What Is an Oropharyngeal Airway and How Does It Work?

The oropharyngeal airway (OPA), often called an oral airway, is a temporary, non-invasive medical device used to maintain an open breathing passage. It is a fundamental component of basic life support, designed to overcome the most common cause of airway obstruction in an unresponsive person. The OPA serves as an adjunct to manual airway maneuvers, creating a clear conduit for air to reach the lungs when a patient is unable to manage their own airway due to a reduced level of consciousness. This device ensures adequate ventilation and oxygenation in emergency situations.

What Is the Oropharyngeal Airway?

The OPA is a rigid, curved piece of plastic, typically manufactured in a J-shape to conform to the natural anatomy of the mouth and throat. It is designed to be disposable and comes in a range of sizes to accommodate patients from infants to adults. Common OPA designs, such as the Guedel or Berman types, feature a flange at the oral end that rests outside the mouth to prevent the device from being inserted too far.

The body of the device includes a reinforced bite block to prevent the patient from biting down and obstructing the passage. The curved design also incorporates a hollow channel or open sides, which allows for the passage of air and provides access for a suction catheter to clear secretions. OPA sizing is determined by external anatomical landmarks, with the general guideline being to measure the distance from the corner of the patient’s mouth to the angle of the jaw.

How the OPA Prevents Airway Obstruction

In a patient who is deeply unconscious, the muscles that control the jaw and tongue relax completely, which is the primary mechanism for upper airway obstruction. The base of the tongue and the epiglottis, a flap of cartilage at the root of the tongue, fall backward to rest against the posterior wall of the pharynx. This mechanical obstruction effectively seals off the opening to the windpipe.

The OPA is specifically engineered to counteract this soft tissue collapse by physically holding the tongue forward and away from the back of the throat. When correctly positioned, the rigid, curved body of the airway device sits over the tongue, displacing it anteriorly. This action creates a clear, unobstructed channel that bypasses the blockage, maintaining a space between the tongue and the posterior pharyngeal wall. The continuous channel provided by the OPA ensures that air can pass freely, which is crucial for both spontaneous breathing and assisted ventilation, such as with a bag-valve-mask.

Situations Requiring OPA Insertion

The OPA is indicated as a first-line intervention in airway management for individuals who are unresponsive and cannot maintain an open airway on their own. This typically involves any situation where a patient’s level of consciousness is severely diminished, leading to the muscular relaxation that causes obstruction. A common scenario is during cardiopulmonary resuscitation (CPR) where manual maneuvers like the head-tilt-chin-lift or jaw-thrust are not sufficient to keep the airway clear.

The device is also frequently used in patients who have experienced an overdose, a severe traumatic brain injury, or respiratory failure that has resulted in deep unconsciousness.
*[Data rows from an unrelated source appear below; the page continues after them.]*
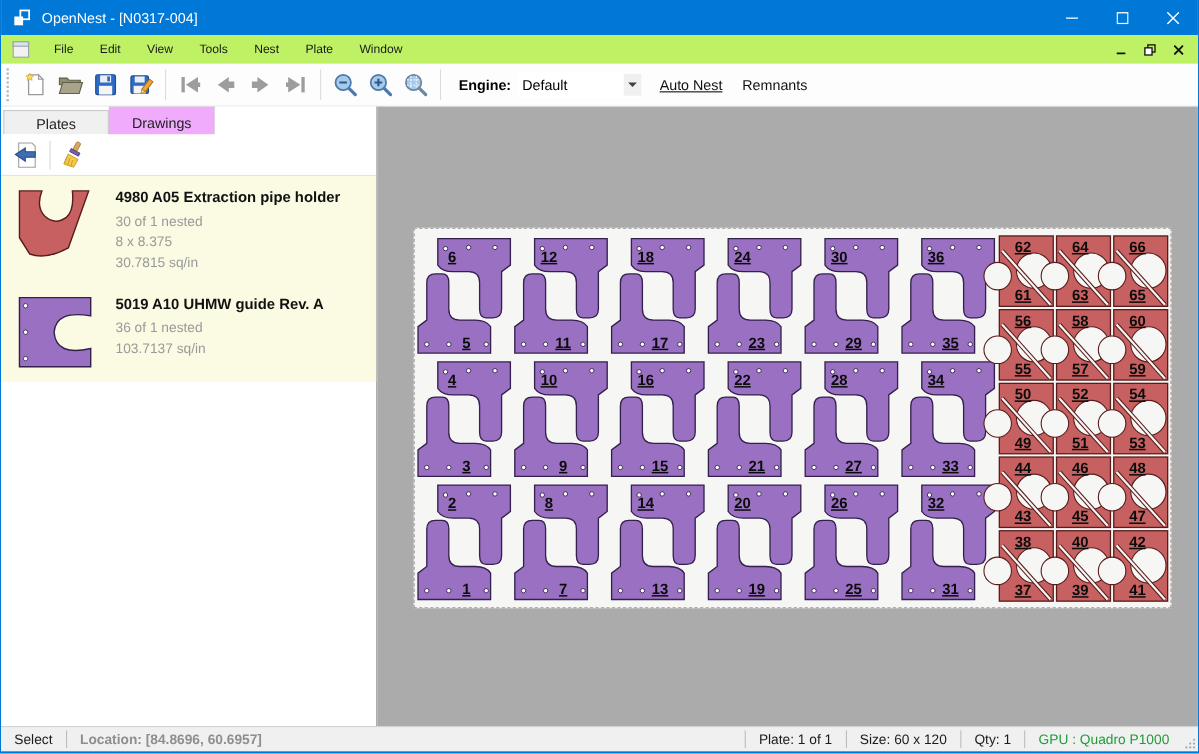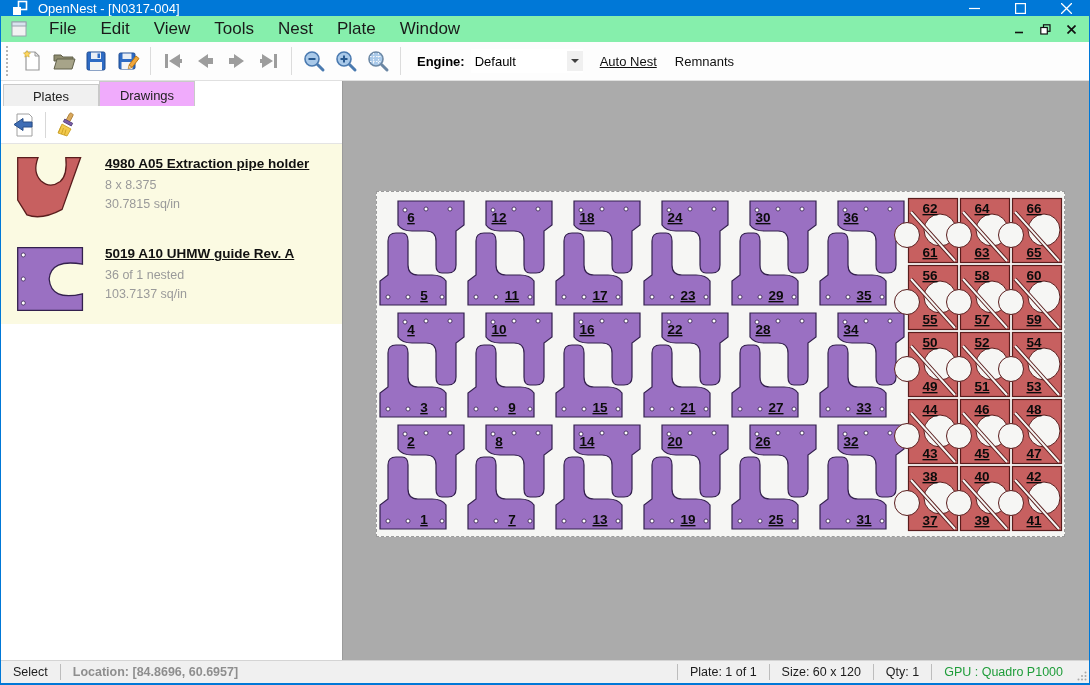--- a/index.html
+++ b/index.html
@@ -2,28 +2,28 @@
 <html><head>
 <meta charset="utf-8">
 <style>
   * { margin:0; padding:0; box-sizing:border-box; }
   html,body { width:1090px; height:685px; overflow:hidden;
     font-family:"Liberation Sans", sans-serif; background:#fff; }
   .window { position:absolute; inset:0; display:flex; flex-direction:column;
     border-left:1px solid #0078d7; border-right:1px solid #0078d7; }
 
   
-  .titlebar { height:16px; background:#0078d7; color:#fff; display:flex; align-items:center;
+  .titlebar { height:32px; background:#0078d7; color:#fff; display:flex; align-items:center;
     font-size:13px; flex:0 0 auto; }
   .titlebar .app-icon { width:18px; height:18px; margin:0 9px 0 10px; }
   .caption-btns { margin-left:auto; display:flex; height:30px; }
   .cap-btn { width:46px; height:30px; display:flex; align-items:center; justify-content:center; }
 
   
-  .menubar { height:26px; background:#86efac; display:flex; align-items:center; font-size:17px;
+  .menubar { height:26px; background:#bef264; display:flex; align-items:center; font-size:11px;
     color:#1a1a1a; flex:0 0 auto; }
   .mdi-icon { width:16px; height:16px; margin:0 10px 0 10px; }
   .menu-item { padding:4px 12px; }
   .mdi-btns { margin-left:auto; display:flex; align-items:center; gap:10px; padding-right:10px; }
   .mdi-btn { width:16px; height:14px; display:flex; align-items:center; justify-content:center; }
 
   
   .toolbar { height:39px; background:#fdfdfd; border-bottom:1px solid #e0e0e0; display:flex;
     align-items:center; flex:0 0 auto; font-size:13px; }
   .grip { width:6px; height:30px; border-left:2px dotted #b5b5b5; margin:0 4px 0 5px; }
@@ -46,21 +46,21 @@
   .tab { min-width:96px; text-align:center; font-size:13px; padding:4px 10px 3px;
     border:1px solid #c9c9c9; border-bottom:none; background:#f0f0f0; color:#222; height:22px; }
   .tab.active { background:#f0abfc; height:25px; padding-top:6px; position:relative; z-index:2; }
   .panel-toolbar { height:38px; display:flex; align-items:center; gap:6px; padding-left:8px;
     border-bottom:1px solid #e4e4e4; background:#fff; }
   .pt-btn { width:30px; height:30px; display:flex; align-items:center; justify-content:center; }
   .pt-sep { width:1px; height:26px; background:#d8d8d8; }
   .dlist { background:#fbfae2; }
   .dlist-item { display:flex; gap:14px; padding:8px 8px 8px 10px; }
   .thumb { width:80px; height:74px; flex:0 0 auto; }
-  .d-title { font-size:13.5px; font-weight:bold; color:#111; margin:4px 0 5px;text-decoration:underline; }
+  .d-title { font-size:13.5px; font-weight:bold; color:#111; margin:4px 0 5px; }
   .d-sub { font-size:12.5px; color:#9a9a9a; line-height:19px; }
 
   
   .canvas { flex:1 1 auto; background:#ababab; position:relative; overflow:hidden; }
   .plate { position:absolute; left:33px; top:110px; width:689px; height:346px;
     background:#f6f6f4; border:1px dashed #9b9b9b; }
   .plate svg { position:absolute; left:0; top:0; }
   text.pnum { font-family:"Liberation Sans", sans-serif; font-size:13.5px; font-weight:bold;
     text-anchor:middle; text-decoration:underline; }
 
@@ -259,20 +259,21 @@
         </div>
       </div>
 
       <div class="dlist">
         <div class="dlist-item">
           <svg class="thumb" viewBox="0 0 80 80">
             <path d="M4,6 H26 Q20,22 29,31 Q39,40 50,32 Q58,25 56,6 H72 L52,62 Q30,74 14,68 L4,52 Z" fill="#c76060" stroke="#5a1d1d" stroke-width="1.4"></path>
           </svg>
           <div>
             <div class="d-title">4980 A05 Extraction pipe holder</div>
+            <div class="d-sub">30 of 1 nested</div>
             <div class="d-sub">8 x 8.375</div>
             <div class="d-sub">30.7815 sq/in</div>
           </div>
         </div>
         <div class="dlist-item">
           <svg class="thumb" viewBox="0 0 80 80">
             <path d="M4,6 H74 V24 Q40,18 38,40 Q40,64 74,56 V74 H4 Z" fill="#9a70c2" stroke="#33204d" stroke-width="1.4"></path>
             <circle cx="10" cy="14" r="2.2" fill="#fff" stroke="#33204d" stroke-width="0.8"></circle>
             <circle cx="10" cy="40" r="2.2" fill="#fff" stroke="#33204d" stroke-width="0.8"></circle>
             <circle cx="10" cy="66" r="2.2" fill="#fff" stroke="#33204d" stroke-width="0.8"></circle>

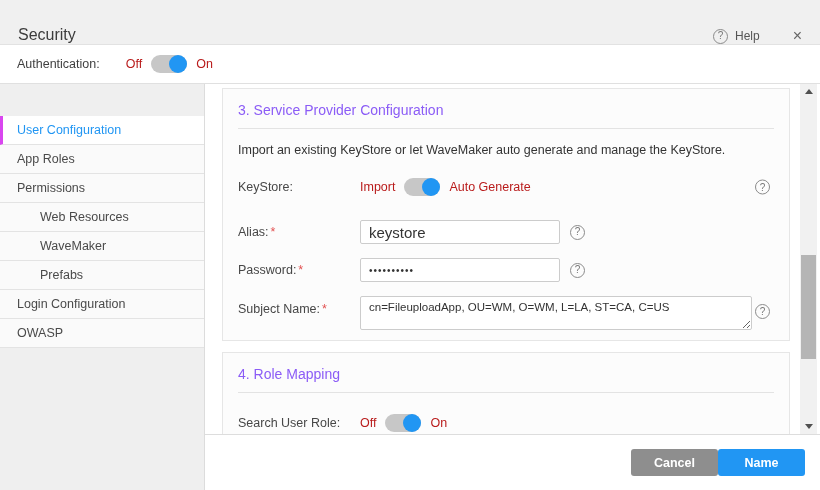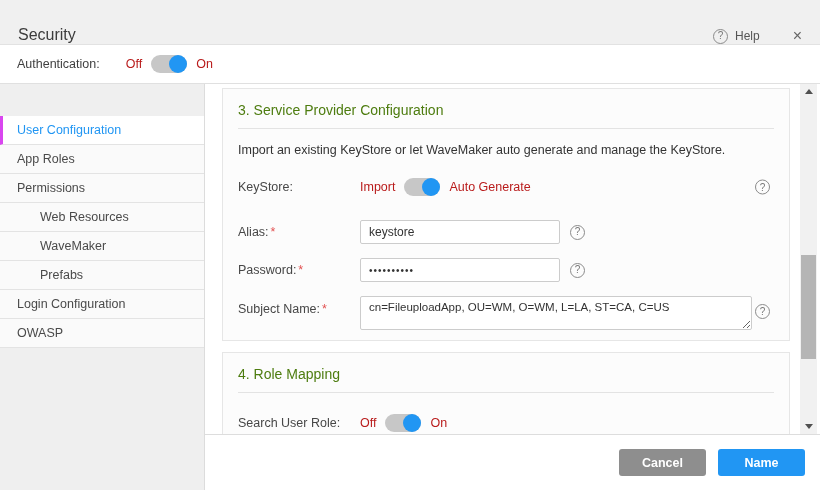--- a/index.html
+++ b/index.html
@@ -64,51 +64,51 @@
   
   .content { position:absolute; left:206px; top:84px; width:594px; height:350px; background:#fff; overflow:hidden; }
   .card {
     position:absolute; left:16px; width:568px;
     background:#fcfcfc; border:1px solid #e6e6e6;
     padding:13px 15px;
   }
   .card-3 { top:4px; height:253px; }
   .card-4 { top:268px; height:90px; }
   .card h2 {
-    font-size:14px; font-weight:400; color:#4d7c0f;
+    font-size:14px; font-weight:400; color:#8b5cf6;
     padding-bottom:10px; border-bottom:1px solid #e3e3e3;
   }
   .card .desc { font-size:12.5px; color:#333; margin-top:14px; }
 
   .form-row { display:flex; align-items:center; margin-top:14px; position:relative; }
   .form-row.first { margin-top:21px; }
   .form-row .lbl { width:122px; flex:0 0 auto; font-size:12.5px; color:#474747; }
   .req { color:#e25050; margin-left:2px; }
   .text-input {
     width:200px; height:24px; border:1px solid #ccc; border-radius:2px;
-    background:#fff; font-family:"Liberation Sans", sans-serif; font-size:12px; color:#333;
+    background:#fff; font-family:"Liberation Sans", sans-serif; font-size:15px; color:#333;
     padding:0 8px; outline:none;
   }
   .pw { letter-spacing:1px; font-size:10px; }
   .subject-area {
     width:392px; height:34px; border:1px solid #ccc; border-radius:2px;
     background:#fff; font-family:"Liberation Sans", sans-serif; font-size:11.5px; color:#333;
     padding:4px 8px; outline:none; resize:both; overflow:hidden;
   }
   .row-help { margin-left:10px; }
   .row-help-right { position:absolute; right:4px; top:50%; transform:translateY(-50%); }
   .align-top { align-items:flex-start; }
   .align-top .lbl { margin-top:6px; }
   .align-top .row-help-right { top:8px; transform:none; }
 
   
   .footer {
     position:absolute; left:205px; top:434px; width:615px; height:56px;
     background:#fff; border-top:1px solid #ddd;
-    display:flex; align-items:center; justify-content:flex-end; gap:12px; padding-right:15px;
+    display:flex; align-items:center; justify-content:flex-end; gap:0; padding-right:15px;
   }
   .btn {
     height:27px; min-width:87px; border:none; border-radius:3px;
     font-family:"Liberation Sans", sans-serif; font-size:12.5px; font-weight:700; color:#fff;
     cursor:pointer; padding:0 18px;
   }
   .btn-cancel { background:#8e8e8e; }
   .btn-save  { background:#2196f3; }
 
   

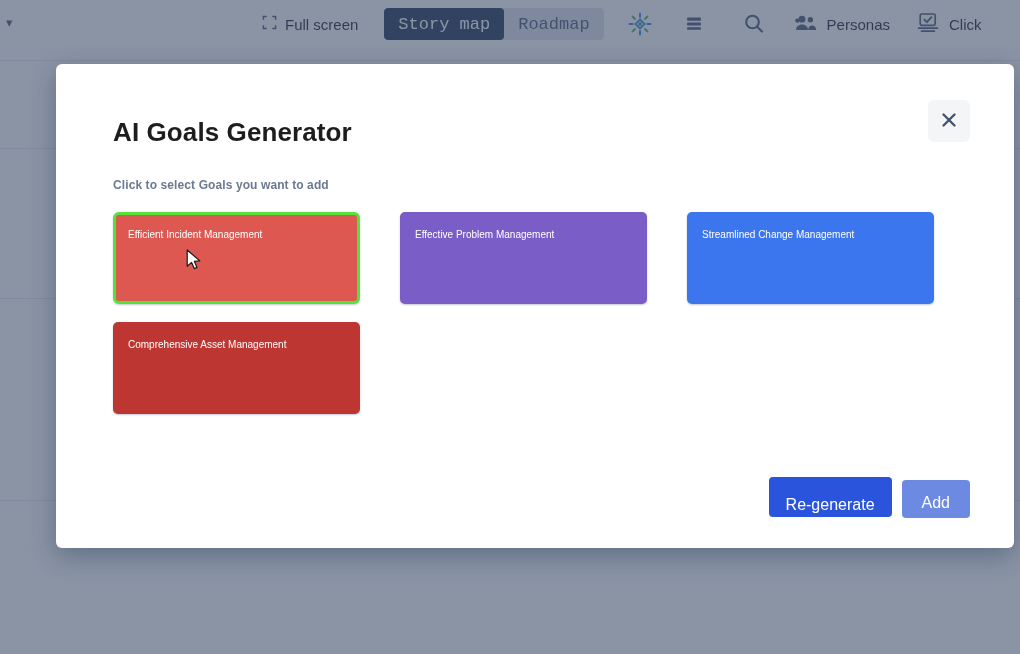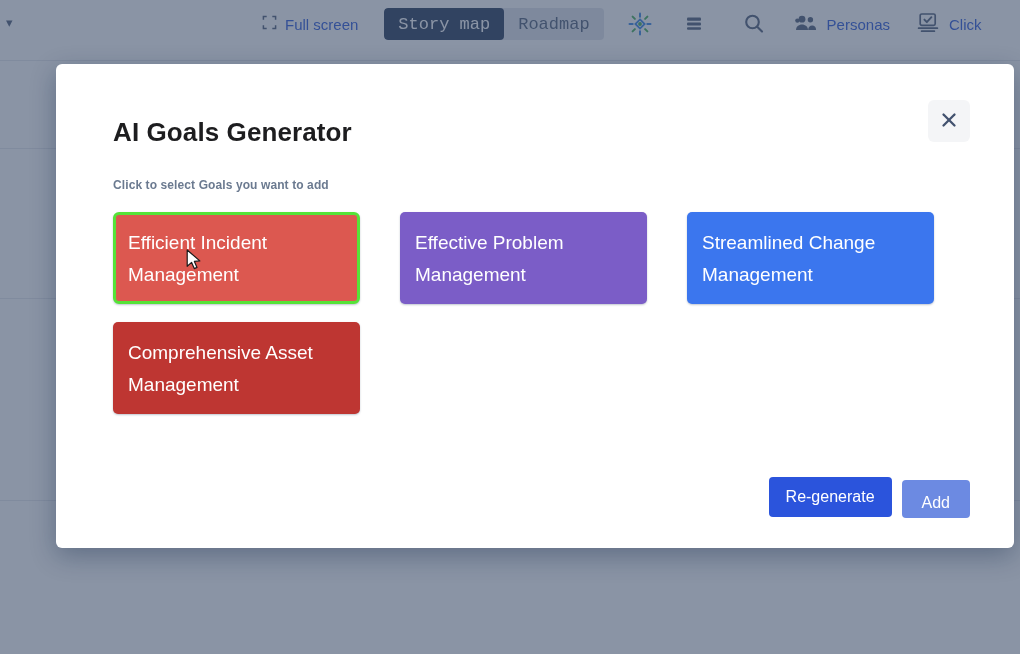--- a/index.html
+++ b/index.html
@@ -47,21 +47,21 @@
     height: 48px;
     display: flex;
     align-items: center;
     gap: 0px;
   }
 
   .tb-item {
     display: flex;
     align-items: center;
     gap: 8px;
-    color: #1d4ed8;
+    color: #0f172a;
     font-size: 15px;
     white-space: nowrap;
   }
 
   .tb-fullscreen { margin-right: 26px; }
 
   .seg-group {
     display: flex;
     background: #dfe3ea;
     border-radius: 4px;
@@ -186,21 +186,21 @@
     grid-template-columns: repeat(3, 247px);
     grid-auto-rows: 92px;
     column-gap: 40px;
     row-gap: 18px;
   }
 
   .goal-card {
     position: relative;
     border-radius: 5px;
     color: #ffffff;
-    font-size: 19px;
+    font-size: 10px;
     line-height: 1.66;
     padding: 12px 14px 0 12px;
     cursor: pointer;
     border: 3px solid transparent;
     box-shadow: 0 1px 2px rgba(9,30,66,0.25);
     overflow: hidden;
   }
   .goal-card.selected {
     border-color: #55e338;
     border-radius: 6px;
@@ -218,21 +218,21 @@
     align-items: flex-start;
     gap: 10px;
   }
   .ftr-btn {
     border: none;
     border-radius: 4px;
     color: #ffffff;
     font-family: inherit;
     font-size: 16px;
     cursor: pointer;
-    padding: 0 17px;
+    padding: 8px 17px;
     height: 40px;
     line-height: 40px;
   }
   #regenerate-button { background: #2b54dc; }
   #add-button {
     background: #6c8ae2;
     padding: 4px 20px;
     margin-top: 3px;
     height: 38px;
     line-height: 38px;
Following a seizure, a patient may enter a post-ictal state of unresponsiveness that requires temporary airway support until they recover their protective reflexes. In anesthesia, an OPA may be used during short procedures or in the recovery phase to ensure a patent airway.

Critical Safety and Use Considerations

The primary safety consideration for using an OPA is the absolute necessity that the patient must not have an intact gag reflex. If an OPA is inserted into a patient who is conscious or semi-conscious enough to have this reflex, it can stimulate vomiting. Vomiting in an unconscious patient poses a serious risk because stomach contents can be inhaled into the lungs, a complication known as aspiration, which can be life-threatening.

Proper sizing is also necessary. An OPA that is too short will fail to displace the tongue and may worsen the obstruction. Conversely, a device that is too long can push the epiglottis down or cause trauma to the laryngeal structures, potentially leading to laryngospasm. The insertion of an OPA must be performed by trained medical personnel to ensure the correct technique is used.